Python's splitlines does more than just newlines

yossarian.net

113 points by Bogdanp 4 days ago


dleeftink - 4 days ago

For more controlled splitting, I really like Unicode named characters classes[0] for more precise splitting and matching tasks.

[0]: https://en.wikipedia.org/wiki/Unicode_character_property#Gen...

mixmastamyk - 4 days ago

Splitlines is generally not needed. for line in file: is more idiomatic.

cuckoos-jicamas - 4 days ago

str.split() function does the same:

>>> s = "line1\nline2\rline3\r\nline4\vline5\x1dhello"

>>> s.split() ['line1', 'line2', 'line3', 'line4', 'line5', 'hello']

>>> s.splitlines() ['line1', 'line2', 'line3', 'line4', 'line5', 'hello']
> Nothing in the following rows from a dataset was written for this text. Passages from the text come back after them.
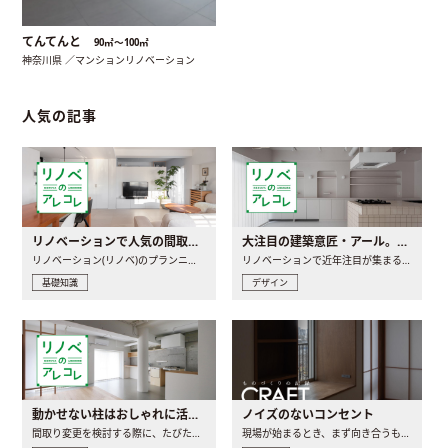
てんてんと
90㎡〜100㎡
神奈川県 ／マンションリノベーション
人気の記事
リノベーションで人気の間取りとは？トレンドの間取りと実例を徹底解説
大注目の建築意匠・アール。人気の理由と空間に取り入れるポイント
リノベーション(リノベ)のプランニングで一番最初に決めるのは..
リノベーションで近年注目が集まる建築意匠の一つであるアール..
基礎知識
デザイン
動かせない柱はおしゃれに活用！柱を魅せるリノベーション(リノベ)4選
ノイズのないコンセント
間取り変更を検討する際に、たびたび皆さんの頭を悩ませる動か..
現場が始まるとき、まず向き合うものの一つがコンセントです..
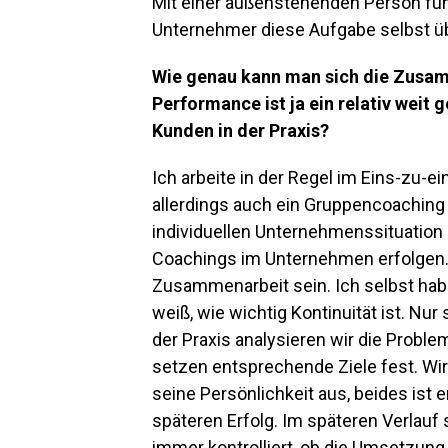
Mit einer außenstehenden Person funk
Unternehmer diese Aufgabe selbst ü
Wie genau kann man sich die Zusam
Performance ist ja ein relativ weit g
Kunden in der Praxis?
Ich arbeite in der Regel im Eins-zu
allerdings auch ein Gruppencoaching 
individuellen Unternehmenssituation
Coachings im Unternehmen erfolgen. Z
Zusammenarbeit sein. Ich selbst hab
weiß, wie wichtig Kontinuität ist. Nur 
der Praxis analysieren wir die Problem
setzen entsprechende Ziele fest. Wir
seine Persönlichkeit aus, beides ist
späteren Erfolg. Im späteren Verlauf 
immer kontrolliert, ob die Umsetzung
But split() has sep argument to define delimiter according which to split the string.. In which case it provides what you expected to happen:

>>> s.split('\n') ['line1', 'line2\rline3\r', 'line4\x0bline5\x1dhello']

In general you want this:

>>> linesep_splitter = re.compile(r'\n|\r\n?')

>>> linesep_splitter.split(s) ['line1', 'line2', 'line3', 'line4\x0bline5\x1dhello']

RainyDayTmrw - 2 days ago

Is there a parser ambiguity/confusion vector here?

meken - 4 days ago

TIL: Python has a splitlines function

zb3 - 3 days ago

Useful to know for security purposes, surprises like that might cause vulnerabilities..

wvbdmp - 4 days ago

What, no <br\s*\/?>?

- 3 days ago
[deleted]
zzzeek - 4 days ago

in the same theme, NTLAIL strip(), rstrip(), lstrip() can strip other kinds of characters besides whitespace.

7bit - 4 days ago

This article provides no additional value to the splitlines() docs.